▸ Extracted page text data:
--- START ---

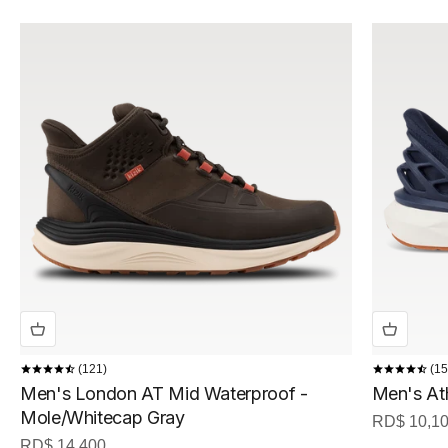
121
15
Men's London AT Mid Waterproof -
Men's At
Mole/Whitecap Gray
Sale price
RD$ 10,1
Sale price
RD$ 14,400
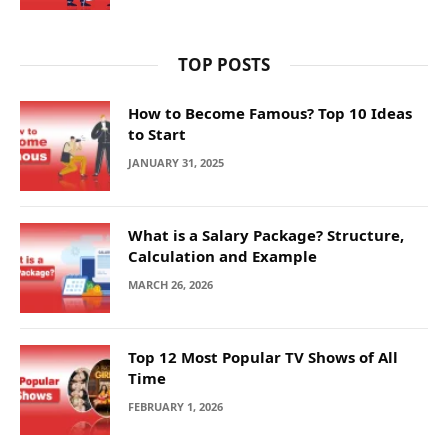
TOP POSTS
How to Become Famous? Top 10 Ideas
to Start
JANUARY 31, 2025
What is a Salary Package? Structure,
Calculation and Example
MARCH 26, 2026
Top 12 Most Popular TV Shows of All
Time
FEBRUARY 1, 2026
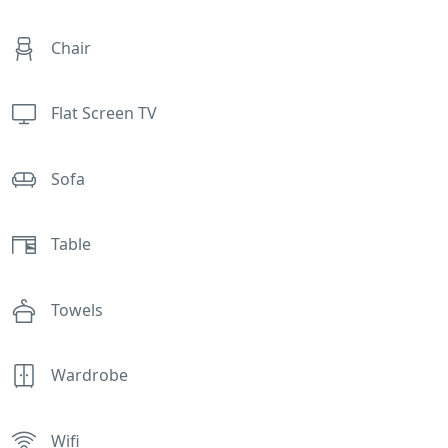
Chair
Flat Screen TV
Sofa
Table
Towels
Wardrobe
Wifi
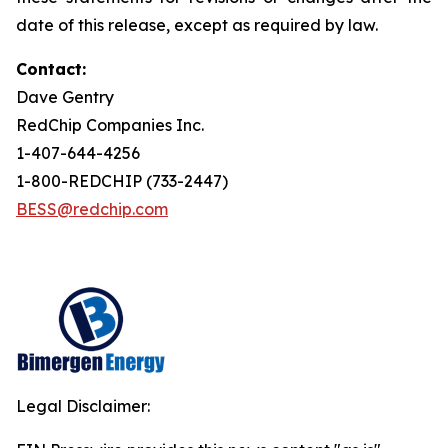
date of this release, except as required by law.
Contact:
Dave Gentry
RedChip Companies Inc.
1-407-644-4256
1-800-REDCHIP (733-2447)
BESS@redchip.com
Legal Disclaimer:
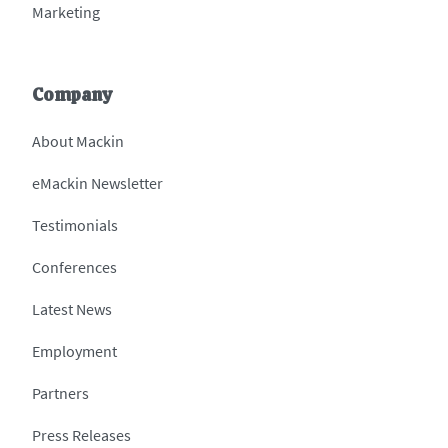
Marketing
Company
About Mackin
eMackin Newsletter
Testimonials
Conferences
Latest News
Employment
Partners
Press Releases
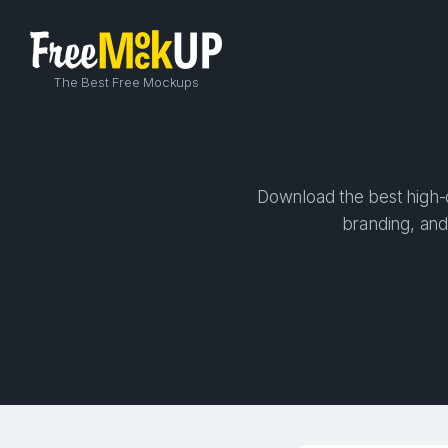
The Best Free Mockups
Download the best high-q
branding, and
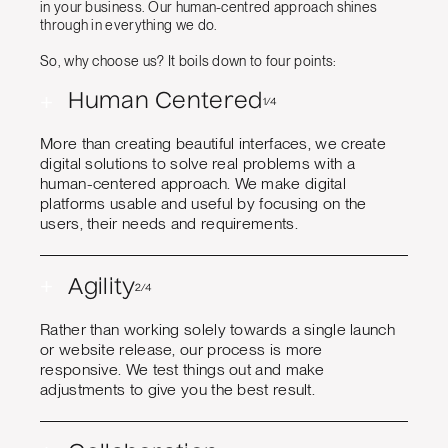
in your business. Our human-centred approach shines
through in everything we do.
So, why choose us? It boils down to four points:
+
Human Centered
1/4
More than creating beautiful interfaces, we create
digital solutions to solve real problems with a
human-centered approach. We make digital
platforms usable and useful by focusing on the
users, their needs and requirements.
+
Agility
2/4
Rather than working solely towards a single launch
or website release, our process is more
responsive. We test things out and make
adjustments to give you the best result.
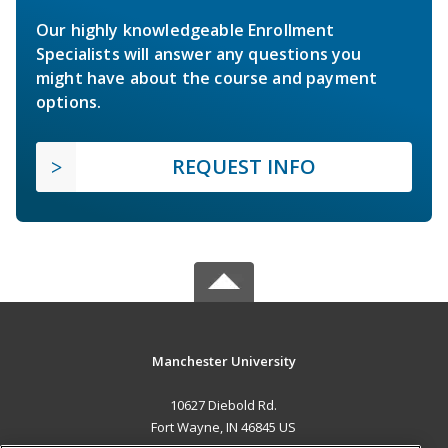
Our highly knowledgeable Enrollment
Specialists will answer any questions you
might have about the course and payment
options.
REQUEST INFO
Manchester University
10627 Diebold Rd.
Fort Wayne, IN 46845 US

--- END ---

▸ What you have to do:
All of the data needs repeating exactly, but the pictures do not.

▸ Answer to this problem:
121
15
Men's London AT Mid Waterproof -
Men's At
Mole/Whitecap Gray
Sale price
RD$ 10,1
Sale price
RD$ 14,400
TOP POSTS
How to Become Famous? Top 10 Ideas
to Start
JANUARY 31, 2025
What is a Salary Package? Structure,
Calculation and Example
MARCH 26, 2026
Top 12 Most Popular TV Shows of All
Time
FEBRUARY 1, 2026
Chair
Flat Screen TV
Sofa
Table
Towels
Wardrobe
Wifi
date of this release, except as required by law.
Contact:
Dave Gentry
RedChip Companies Inc.
1-407-644-4256
1-800-REDCHIP (733-2447)
BESS@redchip.com
Legal Disclaimer:
Marketing
Company
About Mackin
eMackin Newsletter
Testimonials
Conferences
Latest News
Employment
Partners
Press Releases
The Best Free Mockups
Download the best high-q
branding, and
in your business. Our human-centred approach shines
through in everything we do.
So, why choose us? It boils down to four points:
+
Human Centered
1/4
More than creating beautiful interfaces, we create
digital solutions to solve real problems with a
human-centered approach. We make digital
platforms usable and useful by focusing on the
users, their needs and requirements.
+
Agility
2/4
Rather than working solely towards a single launch
or website release, our process is more
responsive. We test things out and make
adjustments to give you the best result.
Our highly knowledgeable Enrollment
Specialists will answer any questions you
might have about the course and payment
options.
REQUEST INFO
Manchester University
10627 Diebold Rd.
Fort Wayne, IN 46845 US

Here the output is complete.